TAREA 1 - Según la crítica sobre el montaje de «Moby Dick», ¿por qué Moby Dick es José María Pou para el público del Teatro de La Latina? Responda en una a tres oraciones.
TAREA 2 - Enumere los rasgos de la interpretación de Pou que, según la crítica sobre el montaje de «Moby Dick», tienen la fuerza y la pasión de los grandes animales dramáticos.

TEXTO MOSTRADO -
Los soliloquios del capitán

José María Pou

Diego Doncel

Para quienes hayan ido, o vayan a ir, al Teatro de La Latina, Moby Dick ya no es esa ballena blanca llena de arpones, feroz y esquiva, Moby Dick es José María Pou . Y es así porque Pou llega a ser el centro de esta obra de tal manera, que lo devora todo. Su gestualidad, su voz, sus movimientos, su forma de dramatizar el tiempo escénico tienen la fuerza, la pasión de los grandes animales dramáticos.

En el mar de palabras de Melville, Pou sabe ser convincente en su obsesión , en su fijeza y en su autoinmolación. Aquí está la tragedia del capitán Ahab , de ese viejo lobo marino que sueña con vencer al peor monstruo nacido de los océanos y que solo conseguirá sucumbir al oleaje siniestro de su locura. Tragedia sobre la autodestrucción, Pou interpreta no una travesía física, geográfica, sino una travesía interior donde todos los océanos y todos los monstruos no sólo nadan en las aguas sino que forman parte del delirio del yo. «Moby Dick» es ese delirio, la expresión de ese infierno interior, esa mente insaciable, esa tempestad de soberbia, egolatría, venganza y sueño que necesita vencer a ese Leviatán de los mares para continuar viviendo.

(Registros guardados)
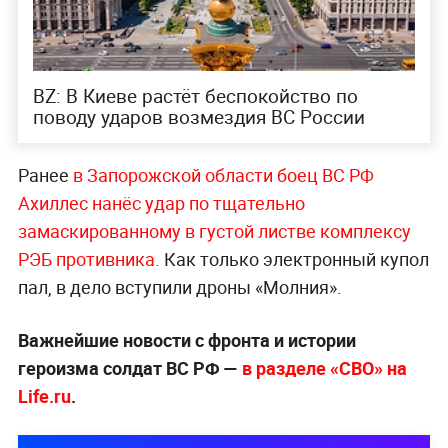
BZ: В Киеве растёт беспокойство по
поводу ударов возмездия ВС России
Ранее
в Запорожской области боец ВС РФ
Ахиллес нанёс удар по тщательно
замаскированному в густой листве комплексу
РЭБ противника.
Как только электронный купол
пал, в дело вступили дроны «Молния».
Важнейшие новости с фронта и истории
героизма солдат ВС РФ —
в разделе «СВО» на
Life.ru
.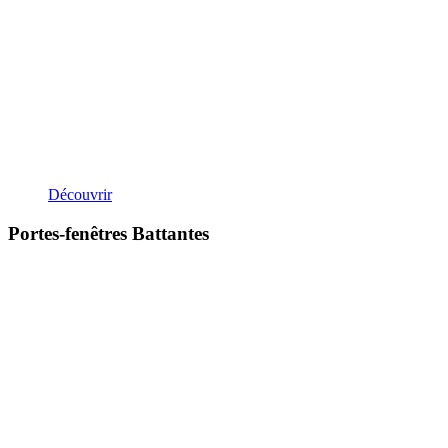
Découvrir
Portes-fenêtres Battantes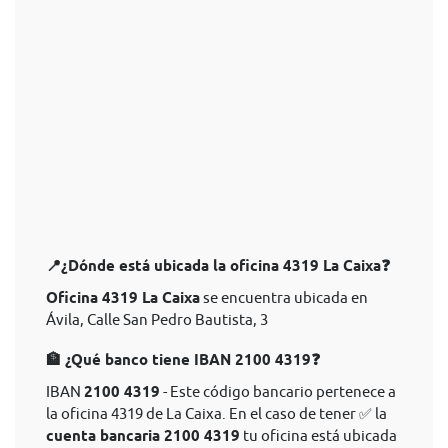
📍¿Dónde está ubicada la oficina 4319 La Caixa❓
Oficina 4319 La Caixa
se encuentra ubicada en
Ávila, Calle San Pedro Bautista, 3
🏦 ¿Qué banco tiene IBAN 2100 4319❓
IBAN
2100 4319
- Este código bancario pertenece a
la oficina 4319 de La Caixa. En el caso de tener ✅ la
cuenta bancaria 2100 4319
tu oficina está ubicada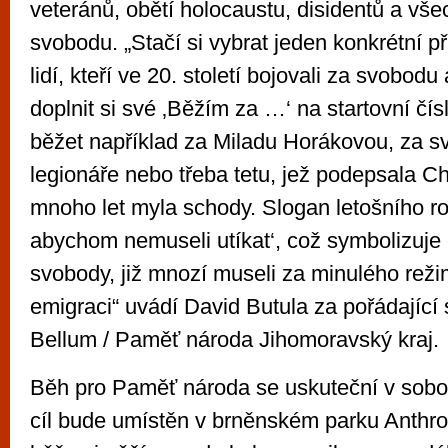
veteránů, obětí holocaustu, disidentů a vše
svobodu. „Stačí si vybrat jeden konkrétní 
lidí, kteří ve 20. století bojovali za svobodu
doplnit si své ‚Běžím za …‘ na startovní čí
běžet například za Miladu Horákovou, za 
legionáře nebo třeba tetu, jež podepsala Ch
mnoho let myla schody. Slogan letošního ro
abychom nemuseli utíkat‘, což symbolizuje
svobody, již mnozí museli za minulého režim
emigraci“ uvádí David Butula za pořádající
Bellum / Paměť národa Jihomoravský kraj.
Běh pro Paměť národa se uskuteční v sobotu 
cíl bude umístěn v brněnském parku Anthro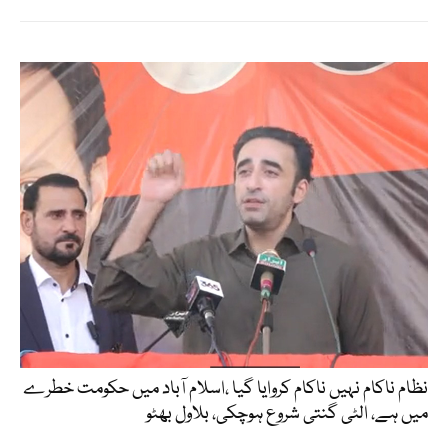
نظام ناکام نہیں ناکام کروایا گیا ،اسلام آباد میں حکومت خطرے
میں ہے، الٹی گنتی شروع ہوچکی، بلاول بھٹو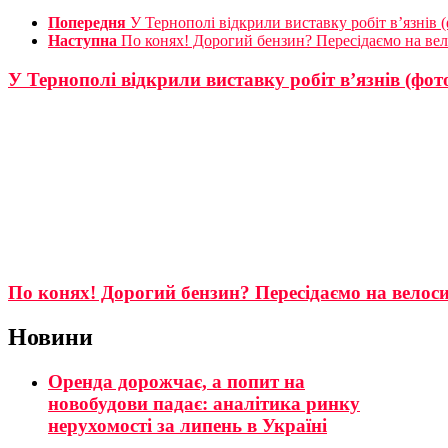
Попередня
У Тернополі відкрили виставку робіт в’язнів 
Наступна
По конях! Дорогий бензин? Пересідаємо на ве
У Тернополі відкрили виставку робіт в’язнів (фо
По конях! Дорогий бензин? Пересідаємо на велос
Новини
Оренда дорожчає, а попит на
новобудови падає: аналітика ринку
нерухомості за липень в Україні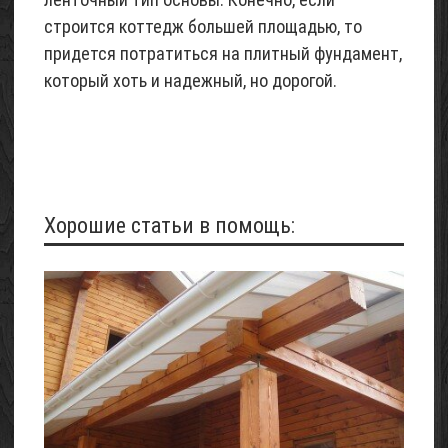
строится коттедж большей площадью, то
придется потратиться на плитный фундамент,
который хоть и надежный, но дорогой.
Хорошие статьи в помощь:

...

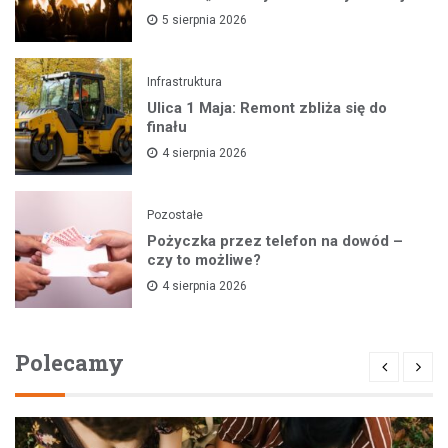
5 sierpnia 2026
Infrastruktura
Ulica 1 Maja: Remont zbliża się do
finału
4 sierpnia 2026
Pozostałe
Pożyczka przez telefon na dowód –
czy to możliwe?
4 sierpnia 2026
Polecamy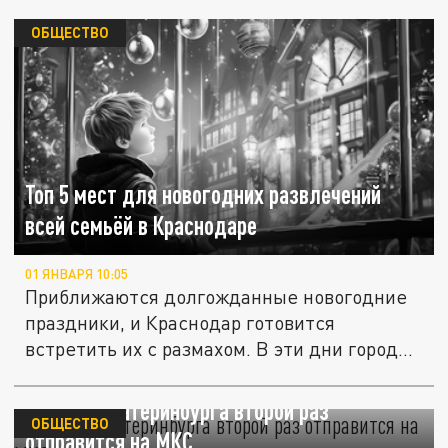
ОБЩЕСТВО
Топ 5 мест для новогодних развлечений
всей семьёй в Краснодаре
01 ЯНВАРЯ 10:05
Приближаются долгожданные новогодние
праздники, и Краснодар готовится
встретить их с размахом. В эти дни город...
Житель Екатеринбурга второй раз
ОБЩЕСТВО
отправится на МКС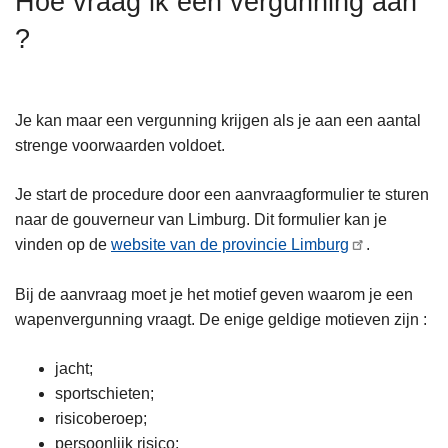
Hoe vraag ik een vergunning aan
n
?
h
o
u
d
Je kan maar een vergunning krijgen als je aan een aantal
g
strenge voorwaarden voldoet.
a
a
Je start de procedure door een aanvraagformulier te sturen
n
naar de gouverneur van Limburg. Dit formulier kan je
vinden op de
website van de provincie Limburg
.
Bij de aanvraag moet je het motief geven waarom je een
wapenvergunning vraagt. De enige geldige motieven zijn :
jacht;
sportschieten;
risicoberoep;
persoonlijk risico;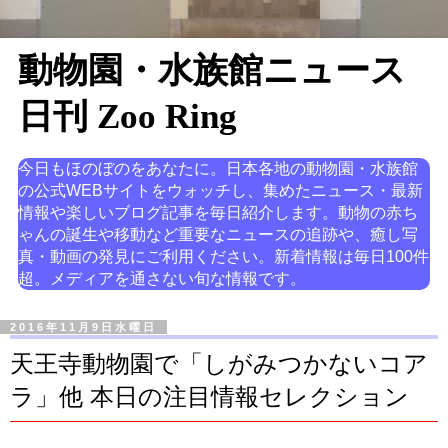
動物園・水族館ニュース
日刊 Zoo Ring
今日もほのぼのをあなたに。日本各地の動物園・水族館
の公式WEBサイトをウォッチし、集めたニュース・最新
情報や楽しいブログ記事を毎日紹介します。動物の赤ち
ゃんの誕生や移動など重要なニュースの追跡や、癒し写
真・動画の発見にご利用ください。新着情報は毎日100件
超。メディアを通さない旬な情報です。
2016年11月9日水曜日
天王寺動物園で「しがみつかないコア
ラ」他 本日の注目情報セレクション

RESPUESTA 1 - Porque Pou llega a ser el centro de la obra de tal manera que lo devora todo.

RESPUESTA 2 -
- Su gestualidad
- Su voz
- Sus movimientos
- Su forma de dramatizar el tiempo escénico